Air Arabia is scheduled to take delivery of a total of six Airbus A320s this year but the majority of new aircraft will be leased from lessors.
The low-cost carrier currently operates a 25-aircraft fleet. It took delivery of four new aircraft during 2010 and has a backlog of 44 A320s.
In January, Air Arabia received one new A320. The next delivery is scheduled for June, while another aircraft is planned for August. The remaining three are scheduled by year-end.
"Two of the six aircraft will be on-balance sheet with the remainder leased out," says Morgan Stanley in a research report.

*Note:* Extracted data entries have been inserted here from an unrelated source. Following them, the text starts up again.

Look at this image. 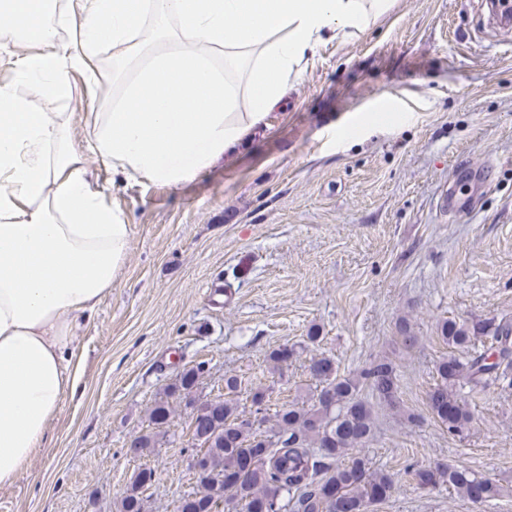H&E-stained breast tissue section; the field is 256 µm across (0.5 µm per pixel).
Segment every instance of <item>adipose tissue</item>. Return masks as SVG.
Returning <instances> with one entry per match:
<instances>
[{
    "mask_svg": "<svg viewBox=\"0 0 512 512\" xmlns=\"http://www.w3.org/2000/svg\"><path fill=\"white\" fill-rule=\"evenodd\" d=\"M392 0H0L16 82L60 101L81 73L92 121L77 148L65 112L0 86V487L12 485L66 396L77 332L128 255L132 226L87 157L126 181L179 185L262 127L329 38L374 25ZM109 52L100 70L101 50ZM114 87L98 99L100 76Z\"/></svg>",
    "mask_w": 512,
    "mask_h": 512,
    "instance_id": "adipose-tissue-1",
    "label": "adipose tissue"
}]
</instances>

In 2010, Air Arabia's long term debt stood at AED214.3 million ($58.3 million), after capital expenditure totalled AED468.04 million. Net cash flow stood at AED416.7 million. In 2011, Morgan Stanley expects the carrier's capital expenditure to amount to AED847.7 million as in addition to the new aircraft, Air Arabia will open in June a fourth base in Jordan.

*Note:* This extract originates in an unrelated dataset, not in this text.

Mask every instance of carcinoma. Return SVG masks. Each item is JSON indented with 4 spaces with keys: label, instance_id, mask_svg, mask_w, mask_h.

Morgan Stanley notes the geopolitical tensions in markets of Air Arabia's secondary hubs Egypt and Morocco as well as above-average capacity growth in the region. Since launching operations at Dubai International Airport in June 2009, Flydubai has grown rapidly. After 21 months, the Dubai government's low-cost airline operates 33 routes with 15 Boeing 737-800s. It says that Flydubai operates similar markets to Air Arabia with almost 43% of its frequencies and capacity allocated to flights within GCC states, including Bahrain, Kuwait, Oman, Qatar, Saudi Arabia and the UAE. In addition to the Gulf, Flydubai also serves Iraq, Jordan, Lebanon and Syria in the Middle East to provide a combined total of 63% of the airline's total network. "We expect the growth of Flydubai (it is due to receive 10 737s in 2011) and other competitors to place renewed challenge on Air Arabia's pricing power on routes from Air Arabia's main Sharjah base."
Budget carrier and Saudi-based Nasair is also planning to introduce a number of new flights to Dubai while UAE emirate Ras Al Khaimah re-launched its budget carrier during 2010 with routes into Egypt, UAE, Saudi Arabia, Bangladesh and India. In addition to growth in competitors in the home market, Air Arabia faces competition from new entrants from the East. Indian low-cost IndiGo, which recently placed the world's largest aircraft order, announced in December that it would launch flights to the UAE in August 2011.
Air Arabia said its board approved the distribution of a cash dividend for the year 2010. The payout is equivalent to 8 fils per share but compares with a 10 fils dividend per share a year ago. Air Arabia last month reported a 31.5% drop in full-year net profit to AED309.56 million as rising fuel costs put pressure on margins.